**Description of the task:**
Please gather every line of the data below that contains the word "list", and copy each of those lines in full.
-=-=-
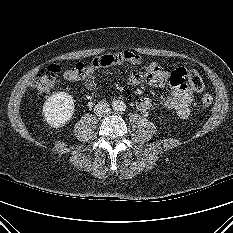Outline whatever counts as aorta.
Segmentation results:
<instances>
[{
	"mask_svg": "<svg viewBox=\"0 0 233 233\" xmlns=\"http://www.w3.org/2000/svg\"><path fill=\"white\" fill-rule=\"evenodd\" d=\"M112 108L115 111H123L125 109V103L121 100H115L112 103Z\"/></svg>",
	"mask_w": 233,
	"mask_h": 233,
	"instance_id": "obj_1",
	"label": "aorta"
}]
</instances>
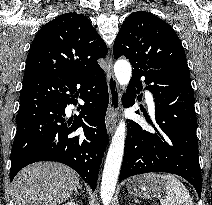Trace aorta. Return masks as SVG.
Segmentation results:
<instances>
[{"instance_id": "aorta-1", "label": "aorta", "mask_w": 212, "mask_h": 205, "mask_svg": "<svg viewBox=\"0 0 212 205\" xmlns=\"http://www.w3.org/2000/svg\"><path fill=\"white\" fill-rule=\"evenodd\" d=\"M114 73L119 84L126 87L132 75L130 63L123 59L118 60L114 65ZM125 136L126 123L121 120L111 140L102 174L100 195L103 205H109L115 192L124 153Z\"/></svg>"}]
</instances>
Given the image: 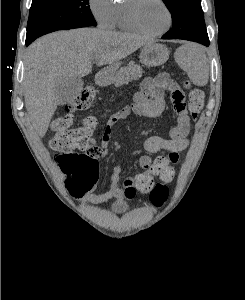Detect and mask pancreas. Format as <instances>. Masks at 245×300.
<instances>
[{
    "label": "pancreas",
    "instance_id": "cf45deb5",
    "mask_svg": "<svg viewBox=\"0 0 245 300\" xmlns=\"http://www.w3.org/2000/svg\"><path fill=\"white\" fill-rule=\"evenodd\" d=\"M142 74L143 70L139 65H136L133 61L129 62L126 67H123L118 71L114 79V84L116 87H119L125 82L141 78Z\"/></svg>",
    "mask_w": 245,
    "mask_h": 300
}]
</instances>
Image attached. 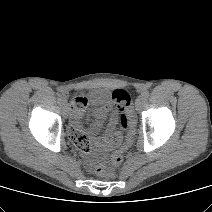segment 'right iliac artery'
I'll use <instances>...</instances> for the list:
<instances>
[{
  "instance_id": "obj_1",
  "label": "right iliac artery",
  "mask_w": 212,
  "mask_h": 212,
  "mask_svg": "<svg viewBox=\"0 0 212 212\" xmlns=\"http://www.w3.org/2000/svg\"><path fill=\"white\" fill-rule=\"evenodd\" d=\"M57 96H58L57 97L58 98V102L62 104V102L64 101L63 95L61 93H58Z\"/></svg>"
}]
</instances>
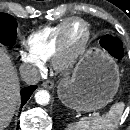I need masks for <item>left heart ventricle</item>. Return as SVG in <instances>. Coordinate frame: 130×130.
<instances>
[{"label": "left heart ventricle", "instance_id": "1", "mask_svg": "<svg viewBox=\"0 0 130 130\" xmlns=\"http://www.w3.org/2000/svg\"><path fill=\"white\" fill-rule=\"evenodd\" d=\"M85 32L82 24L75 22L69 31V40L72 46L77 47L80 45L84 38Z\"/></svg>", "mask_w": 130, "mask_h": 130}]
</instances>
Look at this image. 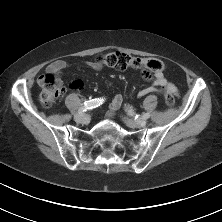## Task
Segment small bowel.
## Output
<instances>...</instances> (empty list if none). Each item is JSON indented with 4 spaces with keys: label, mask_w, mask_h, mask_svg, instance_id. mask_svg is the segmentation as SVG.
Returning <instances> with one entry per match:
<instances>
[{
    "label": "small bowel",
    "mask_w": 222,
    "mask_h": 222,
    "mask_svg": "<svg viewBox=\"0 0 222 222\" xmlns=\"http://www.w3.org/2000/svg\"><path fill=\"white\" fill-rule=\"evenodd\" d=\"M86 65L95 71H100L102 69V66L99 65L97 62L89 61V62H86ZM68 67H69V64L66 61L56 60L50 63L47 66L46 70L49 73L61 74ZM138 74L140 78H143L145 81L152 83L151 86L146 87L138 92L139 97H143L148 94L158 92L159 88L167 89L174 96L178 95L177 87L174 84L170 83L165 78L162 72L154 73L143 68L139 70ZM122 102H123V98L120 94H117L113 97L112 101L109 104L110 117L113 116V112L121 106Z\"/></svg>",
    "instance_id": "small-bowel-1"
}]
</instances>
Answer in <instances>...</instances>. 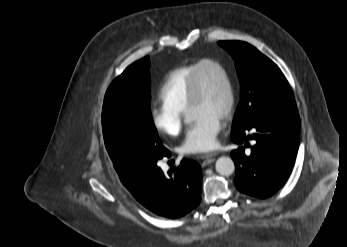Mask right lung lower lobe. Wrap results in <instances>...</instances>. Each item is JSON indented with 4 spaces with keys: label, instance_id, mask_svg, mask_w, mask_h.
Segmentation results:
<instances>
[{
    "label": "right lung lower lobe",
    "instance_id": "obj_1",
    "mask_svg": "<svg viewBox=\"0 0 347 247\" xmlns=\"http://www.w3.org/2000/svg\"><path fill=\"white\" fill-rule=\"evenodd\" d=\"M169 155L166 149L160 157L137 159L117 172L121 182L143 206L157 215L175 219L200 203L202 172L195 161L183 159L176 169L164 174L157 161Z\"/></svg>",
    "mask_w": 347,
    "mask_h": 247
}]
</instances>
-=-=-
**Response to this task:**
I'll use <instances>...</instances> for the list:
<instances>...</instances> (empty list if none). Each item is JSON indented with 4 spaces with keys: label, mask_w, mask_h, mask_svg, instance_id. mask_svg is the segmentation as SVG.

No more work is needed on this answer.